Create descriptive commits in present imperative tense. Commits should only do one thing.

Add user login page
Add forgot password link
Enable https in config
Change profile link

When you're doing something complicated it's also a good thing to add a description to a commit, like:

Change image rendering

The current package to handle images does not support cropping. This installs package X that will replace Y and allow support to install plugins for cropping.

❌ DON'T

Don't use past tense, don't create commits that do multiple things, don't just write anything.
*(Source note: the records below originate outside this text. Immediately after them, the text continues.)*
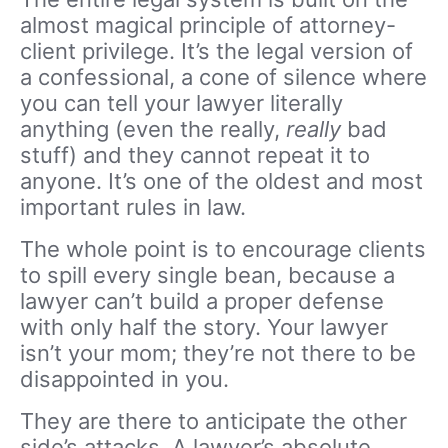
almost magical principle of attorney-
client privilege. It’s the legal version of
a confessional, a cone of silence where
you can tell your lawyer literally
anything (even the really,
really
bad
stuff) and they cannot repeat it to
anyone. It’s one of the oldest and most
important rules in law.
The whole point is to encourage clients
to spill every single bean, because a
lawyer can’t build a proper defense
with only half the story. Your lawyer
isn’t your mom; they’re not there to be
disappointed in you.
They are there to anticipate the other
side’s attacks. A lawyer’s absolute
Added login page                              // bad
Added forgot password link and profile page   // bad
.                                             // bad
link                                          // bad

React

Things you can do right in React.

✅ DO

Separate logic from your components.

class App extends Component<AppProps, AppState> {
  click = () => {
    /* dispatch an action or call a service.doSomething */
  }

  render() {
    return (
      <button onClick={this.click}>click me</button>
    );
  }
}

❌ DON'T

Don't make API calls or parse/handle data in the component code.

class App extends Component<AppProps, AppState> {
  click = async () => {
    const response = await axios.get('http://...') // bad
    const data = response.data                     // bad
    /* ... */
    this.setState({ name, email, age })
  }

  render() {
    return (
      <button onClick={this.click}>click me</button>
    );
  }
}

Express

Things you can do right in express for Node.js.

✅ DO

Stop execution after sending a response in express.

app.use('/foo', (req, res) => {
  if (/* bad condition */) {
    return res.status(400).json({})
  }
  
  return res.status(200).json({})
})

❌ DON'T

Don't allow the code to execute after sending a response

app.use('/foo', (req, res) => {
  if (/* bad condition */) {
    res.status(400).json({}) // bad
  }
  
  res.status(200).json({})
})

✅ DO

Use routes to get data and handle the logic intended for that route.

app.get('/users', (...) => ...)
app.post('/users', (...) => ...)

❌ DON'T

Don't use middlewares as a mean to handle code that should be a route.

app.use((req, res) => {
  /* if users res.json({}) */
})

Hope you enjoyed the challenge

Just doing something because it works or because someone told you to is pretty easy, but it's not necessarily the best thing to do. When you get enough practice and start using things they way they were designed to work your code will get cleaner, faster and will be much more pleasant to work on!